Aventis's Jurong Island facility was opened in July 1999 to meet the growing world demand for enoxaparin sodium.
First approved in France in 1987, enoxaparin is marketed in Europe as Clexane.
Enoxaparin is marketed in the US as Lovenox.
The drug is used to treat 108 million patients worldwide for deep vein thrombosis, unstable angina and non Q wave myocardial infarction.

Aventis’ Jurong Island facility for the manufacture of enoxaparin sodium was opened in July 1999.

Aventis commissioned the plant to meet growing world demand for enoxaparin sodium, which had global sales in 2002 of €1.5bn.

Enoxaparin sodium was first approved in France in 1987. By 1993, it became the first low-molecular-weight heparin to be introduced in the US and Canada.

The drug is now available in more than 96 countries marketed as Lovenox in the US and Clexane in Europe.

Enoxoparin sodium in use

Enoxaparin sodium is used to treat 108 million patients worldwide for deep vein thrombosis, unstable angina and non-Q wave myocardial infarction.

In 2002, the European Society of Cardiology Congress was presented with data indicating that anticoagulation therapy with enoxaparin was more effective than the standard therapy, which used intravenous (IV) heparin and oral anticoagulants.

Therefore, enoxaparin gradually became the accepted treatment for reducing the risk of embolism, major bleeding and death in patients undergoing cardioversion for atrial fibrillation.

Patent challenges

Aventis announced in May 2003 that Teva Pharmaceuticals and Amphastar Pharmaceuticals were seeking to manufacture generic versions of enoxaparin sodium. The firms filed abbreviated new drug applications (ANDA) with the US Food and Drug Administration (FDA).

“With a cost of $50m, the three-storey facility more than doubled the company’s production of enoxaparin sodium.”

The two companies claimed the original patent was invalid and that the generic versions of the drug they intended to produce would not infringe the original patent, which expired on 14 February 2012.

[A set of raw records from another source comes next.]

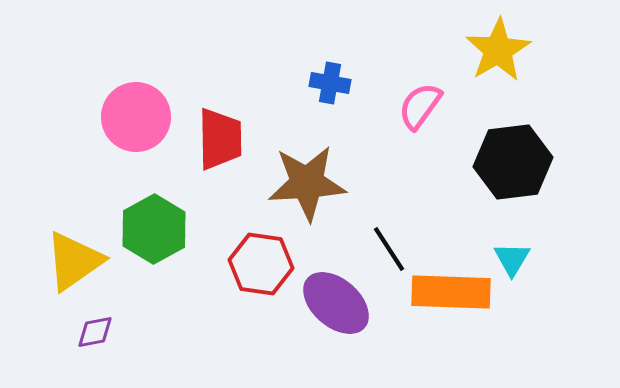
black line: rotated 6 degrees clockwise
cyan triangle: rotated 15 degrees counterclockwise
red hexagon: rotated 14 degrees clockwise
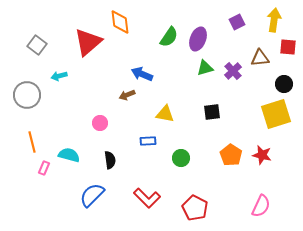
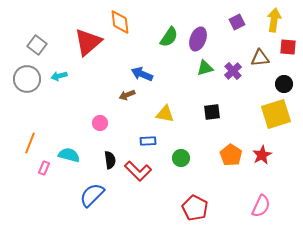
gray circle: moved 16 px up
orange line: moved 2 px left, 1 px down; rotated 35 degrees clockwise
red star: rotated 30 degrees clockwise
red L-shape: moved 9 px left, 27 px up
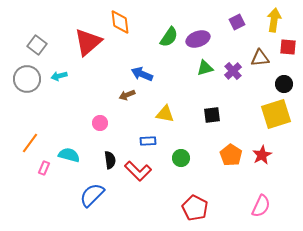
purple ellipse: rotated 50 degrees clockwise
black square: moved 3 px down
orange line: rotated 15 degrees clockwise
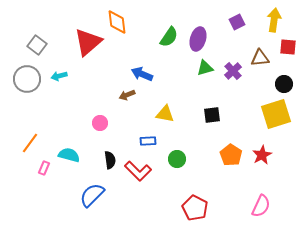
orange diamond: moved 3 px left
purple ellipse: rotated 55 degrees counterclockwise
green circle: moved 4 px left, 1 px down
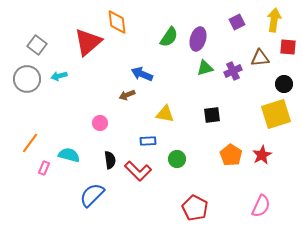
purple cross: rotated 18 degrees clockwise
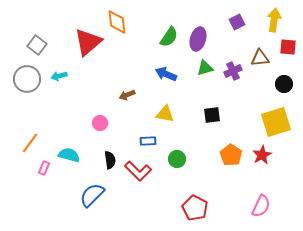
blue arrow: moved 24 px right
yellow square: moved 8 px down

Aventis filed against the two companies. Aventis was entitled to automatic stays prohibiting the FDA from approving these ANDAs for 30 months or until the courts make a ruling.

Singapore as a centre for biomedical excellence

In the 2000s, Singapore was becoming a regional biomedical centre, with companies such as GlaxoSmithKline, Schering-Plough, Rhone Poulenc and Merck already well established.

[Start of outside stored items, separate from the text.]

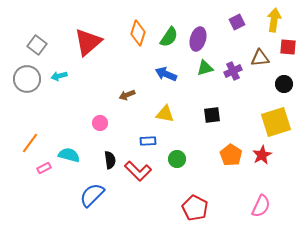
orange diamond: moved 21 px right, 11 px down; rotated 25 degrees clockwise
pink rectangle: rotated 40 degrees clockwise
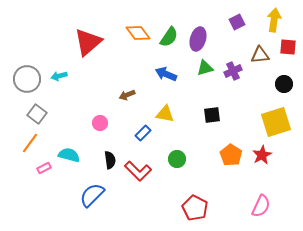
orange diamond: rotated 55 degrees counterclockwise
gray square: moved 69 px down
brown triangle: moved 3 px up
blue rectangle: moved 5 px left, 8 px up; rotated 42 degrees counterclockwise
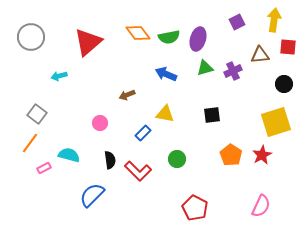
green semicircle: rotated 45 degrees clockwise
gray circle: moved 4 px right, 42 px up
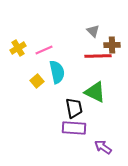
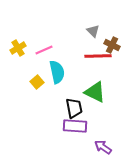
brown cross: rotated 28 degrees clockwise
yellow square: moved 1 px down
purple rectangle: moved 1 px right, 2 px up
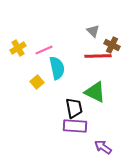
cyan semicircle: moved 4 px up
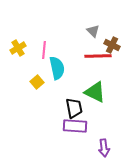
pink line: rotated 60 degrees counterclockwise
purple arrow: moved 1 px right, 1 px down; rotated 132 degrees counterclockwise
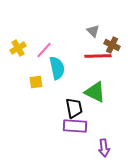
pink line: rotated 36 degrees clockwise
yellow square: moved 1 px left; rotated 32 degrees clockwise
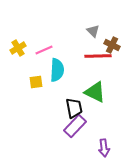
pink line: rotated 24 degrees clockwise
cyan semicircle: moved 2 px down; rotated 15 degrees clockwise
purple rectangle: rotated 50 degrees counterclockwise
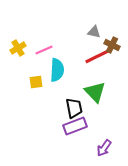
gray triangle: moved 1 px right, 1 px down; rotated 32 degrees counterclockwise
red line: rotated 24 degrees counterclockwise
green triangle: rotated 20 degrees clockwise
purple rectangle: rotated 25 degrees clockwise
purple arrow: rotated 42 degrees clockwise
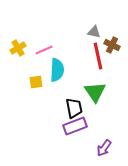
red line: rotated 76 degrees counterclockwise
green triangle: rotated 10 degrees clockwise
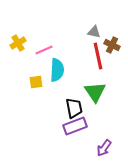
yellow cross: moved 5 px up
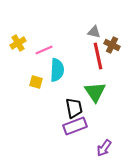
yellow square: rotated 24 degrees clockwise
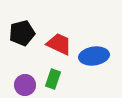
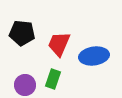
black pentagon: rotated 20 degrees clockwise
red trapezoid: rotated 92 degrees counterclockwise
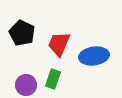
black pentagon: rotated 20 degrees clockwise
purple circle: moved 1 px right
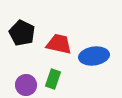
red trapezoid: rotated 80 degrees clockwise
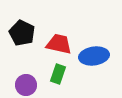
green rectangle: moved 5 px right, 5 px up
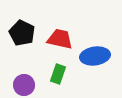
red trapezoid: moved 1 px right, 5 px up
blue ellipse: moved 1 px right
purple circle: moved 2 px left
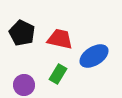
blue ellipse: moved 1 px left; rotated 24 degrees counterclockwise
green rectangle: rotated 12 degrees clockwise
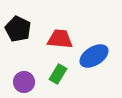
black pentagon: moved 4 px left, 4 px up
red trapezoid: rotated 8 degrees counterclockwise
purple circle: moved 3 px up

Singapore’s development encouraged a burgeoning biomedical and pharmaceutical industry and its government backed the emergence of this sector by offering attractive tax incentives and manpower training initiatives.

The Tuas Biomedical park encouraged large pharmaceutical concerns such as Pfizer, Wyeth-Ayerst and Merck to build new facilities.

Local industry experts forecast that the highly lucrative Singapore market for over-the-counter drugs would grow by between 11% and 15% a year. As patients began to rely less on doctors for minor ailments, the market for these over-the-counter drugs continued to grow. Aventis employs more than 350 people in Singapore with an additional 40 people recruited as a result of the investments in both the enoxaparin sodium and the dual-purpose facilities.

Enoxaparin sodium project make-up

Formed by a merger of Rhone-Poulenc Rorer and Hoechst Marion Roussel, Aventis acquired the site for the Jurong island facility in October 1995 through its acquisition of Fisons, a British-based pharmaceutical company.

With a cost of $50m, the three-storey facility more than doubled the company’s production of enoxaparin sodium.

The present facility continues to make nedocromil sodium which is used in Tilade for the treatment of asthma. Aventis has also extended the facility on an adjacent four-acre plot at a cost of $15m to manufacture increased supplies of sodium nedocromil and also sodium cromoglycate. Sodium cromoglycate is used in Intal for the treatment of ocular and nasal allergy conditions.